Extracted text:
=== Section Start ===

This is a school story, but with a strong familial background. From the way that Terry’s only term is set up, you have fair warning it’s going to be a book full of contrivances – mainly because of adults taking Terry into their confidence about matters she isn’t fully equipped to deal with, for she sometimes gets the wrong end of the stick from what they say, and Terry then not confiding in them when she really should. Though, in fairness, some of them are terrible at interrogating her and some make unfair requests of her. A bit of stealing (which is worse than not being ‘sporty’; it’s actually both crime and sin) is never addressed, let alone punished.
Terry is fourteen and has always been the responsible one, even though sister Gloria is years older than her. Gloria is just finishing at art school, where she is a promising sculptress, who is allergic to the verb ‘sculpt’ (the book only refers to ‘sculping’.) The two girls have been living in draughty, rented rooms since their father died, dreaming about a picture of a little house they found among his papers. Gloria gets a well-paid commission (if an unlikely one) in the States for three months, and so scrounges up the money to send Terry to a boarding school, Pinewoods School, run by a mistress from the boarding school Gloria attended when their father was alive. Terry will be admitted at reduced fees under the circumstances.
On the train to Pinewoods, Terry fatefully shares a carriage with snobbish Agatha and shabbily dressed, shy Edith, whom Terry much prefers. She soon learns that Miss Harburton only recently took the school over from a Mrs Crocker, who ran it along very old-fashioned and somewhat slack lines. Unlike Agatha, most of the girls are excited that Miss Harburton has introduced games, cricket this term, to the school, but the trouble is that there aren’t a lot of these girls, many pupils having left when the school changed management, and Terry and Edith are the only new pupils.
Terry clicks with Peggy, but shy and strange Edith sticks to Terry, and Miss Harburton asks her to be a good friend to Edith, giving Terry special treatment because she remembers her sister. I was surprised at how blasé the other girls were that Terry was so often being called to see Miss Harburton.
Terry, who prided herself on being the responsible one can often be a total nitwit, such as over all too precious bank notes that Gloria leaves with her, over not so veiled allusions and that there are people who would do shady things, some of them closer than she thinks. She was most spectacularly stupid over an experiment to prove a fire could be started a certain way. Careless, at least. The resolutions vis a vis Edith’s Big Secret, Agatha’s doings, the local post office and the dream home really strain credulity, and the belief that playing cricket will make all right is a bit ridiculous (I mean, yes, exercise and team spirit are good, but even with Peggy’s tactful guess about why Edith didn’t want to join in being proved right, there might have been plenty of other valid reasons for not playing the sport. Being unco-ordinated, or having sight issues, or being bad at it. None of which make you a terrible person.)
The name Gloria seemed odd to me for a character who we are informed is a young lady, but there’s a plot reason. We’re never informed what Terry, which Matron and the mistresses use, is short for. As she was ‘born abroad’, I’d guess it was short for Theresa. Talbot does a reasonable job in showing various degrees of friendship as understanding Peggy is more attractive to Terry than Edith at times, but that changes somewhat as Terry learns more about Edith and her store of kindness, and both friends are important to her at different times. But there is a convenient godmother for the school, among a heap of coincidences on the way to the happy ending. Not one of Talbot’s best at all. (And not a patch on ‘Terry’s Best Term’ by Evelyn Smith.)

=== Section End ===

Work order A:
In the book review, how old is Terry?
Work order B:
Turn the stretch of the listing from the line containing "right knee: (193, 236, 0)" through the line containing "right wrist: (446, 212, -4)" into a Markdown table with the columns No. and Entry, giving each line a row number and skipping blank lines.

Supplied information:
=== Section Start ===

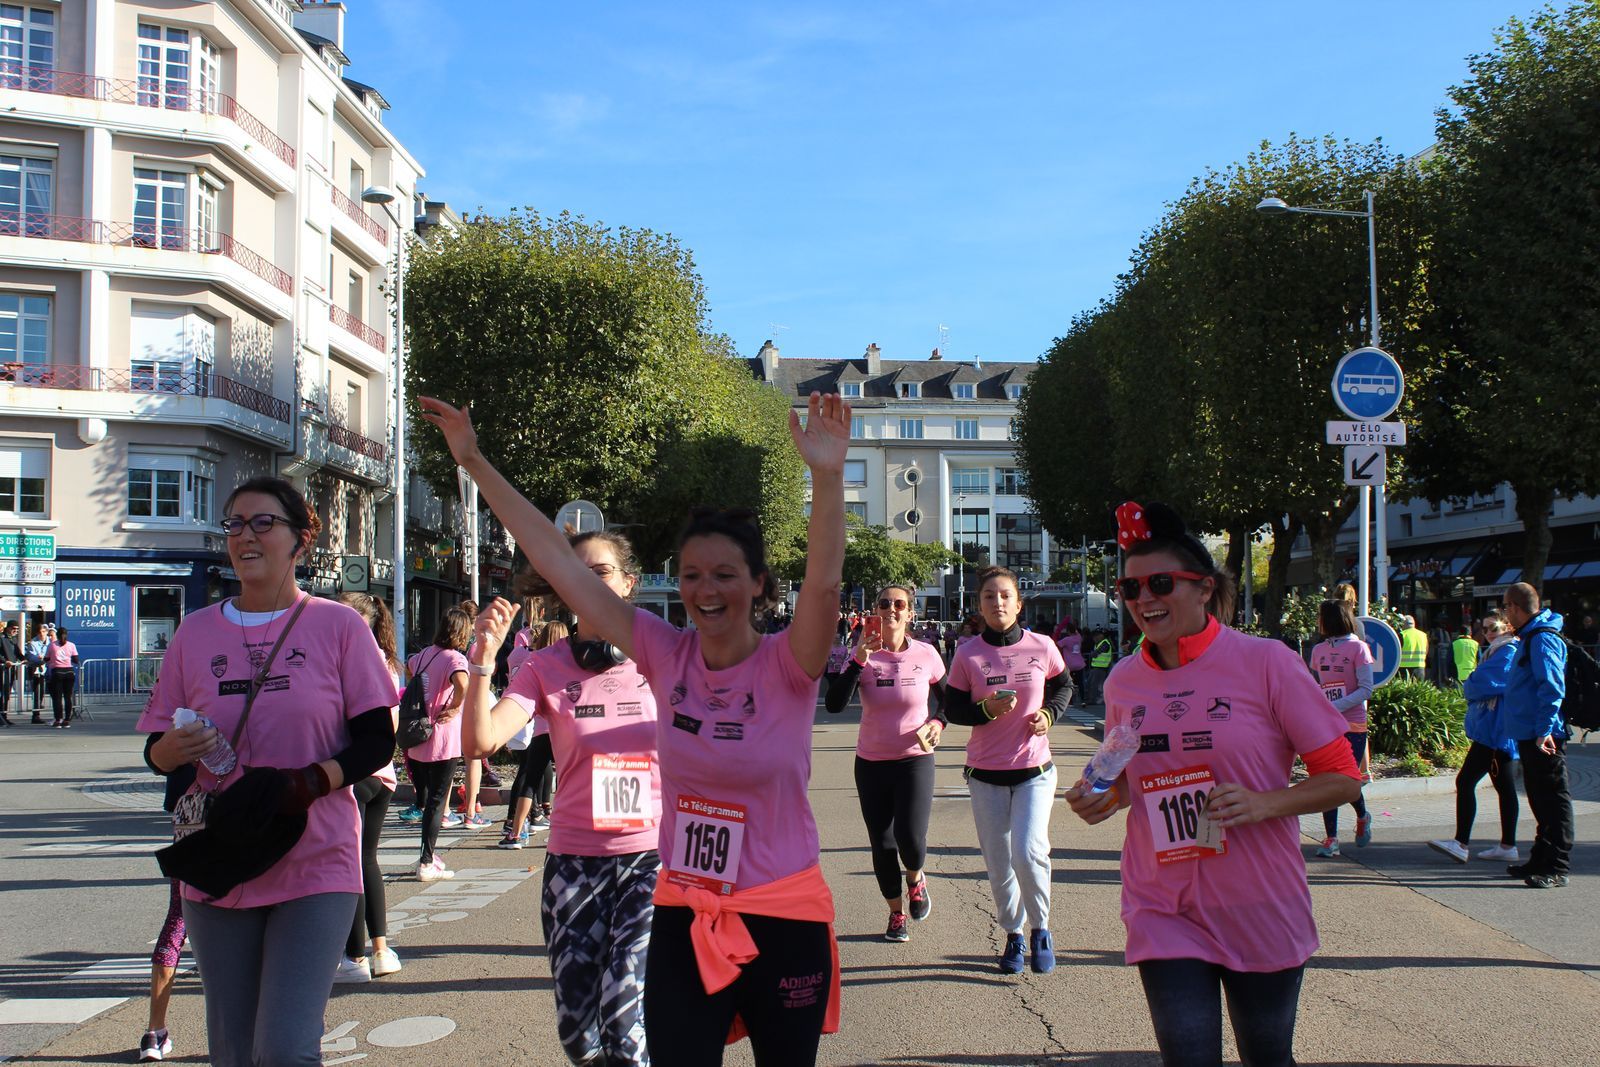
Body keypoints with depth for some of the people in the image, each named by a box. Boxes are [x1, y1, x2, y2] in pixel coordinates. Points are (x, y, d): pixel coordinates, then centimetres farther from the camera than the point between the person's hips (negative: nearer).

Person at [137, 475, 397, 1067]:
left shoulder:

=== Section End ===
=== Section Start ===

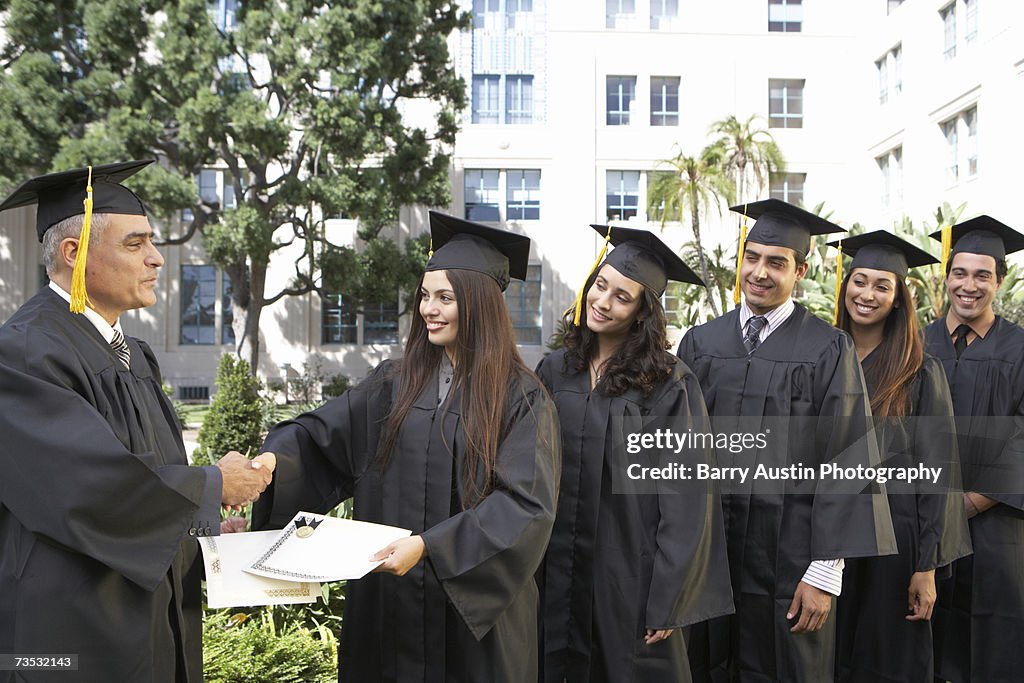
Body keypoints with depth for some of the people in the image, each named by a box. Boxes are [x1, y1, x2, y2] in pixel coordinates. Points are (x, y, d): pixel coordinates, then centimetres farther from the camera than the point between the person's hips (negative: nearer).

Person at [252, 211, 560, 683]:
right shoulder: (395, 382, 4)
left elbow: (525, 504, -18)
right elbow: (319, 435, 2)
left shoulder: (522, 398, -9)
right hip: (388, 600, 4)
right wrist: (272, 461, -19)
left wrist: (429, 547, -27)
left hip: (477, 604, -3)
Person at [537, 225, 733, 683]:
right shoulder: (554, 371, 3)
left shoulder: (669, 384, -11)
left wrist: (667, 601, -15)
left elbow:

=== Section End ===
=== Section Start ===

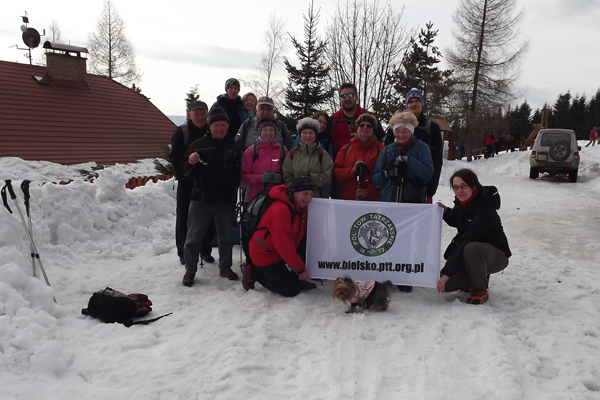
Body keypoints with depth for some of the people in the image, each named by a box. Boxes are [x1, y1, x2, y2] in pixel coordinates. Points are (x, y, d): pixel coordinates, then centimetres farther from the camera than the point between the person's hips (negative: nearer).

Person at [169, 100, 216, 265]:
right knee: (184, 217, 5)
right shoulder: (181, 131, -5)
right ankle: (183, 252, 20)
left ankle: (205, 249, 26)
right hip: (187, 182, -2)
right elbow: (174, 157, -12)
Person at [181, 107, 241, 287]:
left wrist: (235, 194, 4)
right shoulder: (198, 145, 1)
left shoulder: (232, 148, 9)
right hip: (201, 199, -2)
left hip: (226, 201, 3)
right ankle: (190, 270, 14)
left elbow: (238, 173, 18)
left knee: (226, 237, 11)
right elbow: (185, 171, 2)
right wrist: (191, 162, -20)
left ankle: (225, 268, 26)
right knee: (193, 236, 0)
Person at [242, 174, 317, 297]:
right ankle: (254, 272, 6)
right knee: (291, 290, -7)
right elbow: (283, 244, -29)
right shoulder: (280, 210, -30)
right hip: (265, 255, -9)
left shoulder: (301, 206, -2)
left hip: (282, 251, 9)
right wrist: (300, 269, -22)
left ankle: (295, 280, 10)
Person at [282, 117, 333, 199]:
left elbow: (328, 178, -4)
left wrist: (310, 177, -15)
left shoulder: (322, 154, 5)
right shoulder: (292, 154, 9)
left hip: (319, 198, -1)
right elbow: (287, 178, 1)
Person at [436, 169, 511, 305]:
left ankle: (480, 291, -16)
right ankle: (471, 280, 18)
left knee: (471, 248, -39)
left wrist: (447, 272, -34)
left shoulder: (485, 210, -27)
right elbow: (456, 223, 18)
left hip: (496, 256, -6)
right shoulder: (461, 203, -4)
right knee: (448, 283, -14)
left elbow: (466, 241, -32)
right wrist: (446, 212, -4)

=== Section End ===

Problem solution A:
Terry is fourteen.

Problem solution B:
| No. | Entry |
|---|---|
| 1 | right knee: (193, 236, 0) |
| 2 | Person at [242, 174, 317, 297]: |
| 3 | right ankle: (254, 272, 6) |
| 4 | right knee: (291, 290, -7) |
| 5 | right elbow: (283, 244, -29) |
| 6 | right shoulder: (280, 210, -30) |
| 7 | right hip: (265, 255, -9) |
| 8 | left shoulder: (301, 206, -2) |
| 9 | left hip: (282, 251, 9) |
| 10 | right wrist: (300, 269, -22) |
| 11 | left ankle: (295, 280, 10) |
| 12 | Person at [282, 117, 333, 199]: |
| 13 | left elbow: (328, 178, -4) |
| 14 | left wrist: (310, 177, -15) |
| 15 | left shoulder: (322, 154, 5) |
| 16 | right shoulder: (292, 154, 9) |
| 17 | left hip: (319, 198, -1) |
| 18 | right elbow: (287, 178, 1) |
| 19 | Person at [436, 169, 511, 305]: |
| 20 | left ankle: (480, 291, -16) |
| 21 | right ankle: (471, 280, 18) |
| 22 | left knee: (471, 248, -39) |
| 23 | left wrist: (447, 272, -34) |
| 24 | left shoulder: (485, 210, -27) |
| 25 | right elbow: (456, 223, 18) |
| 26 | left hip: (496, 256, -6) |
| 27 | right shoulder: (461, 203, -4) |
| 28 | right knee: (448, 283, -14) |
| 29 | left elbow: (466, 241, -32) |
| 30 | right wrist: (446, 212, -4) |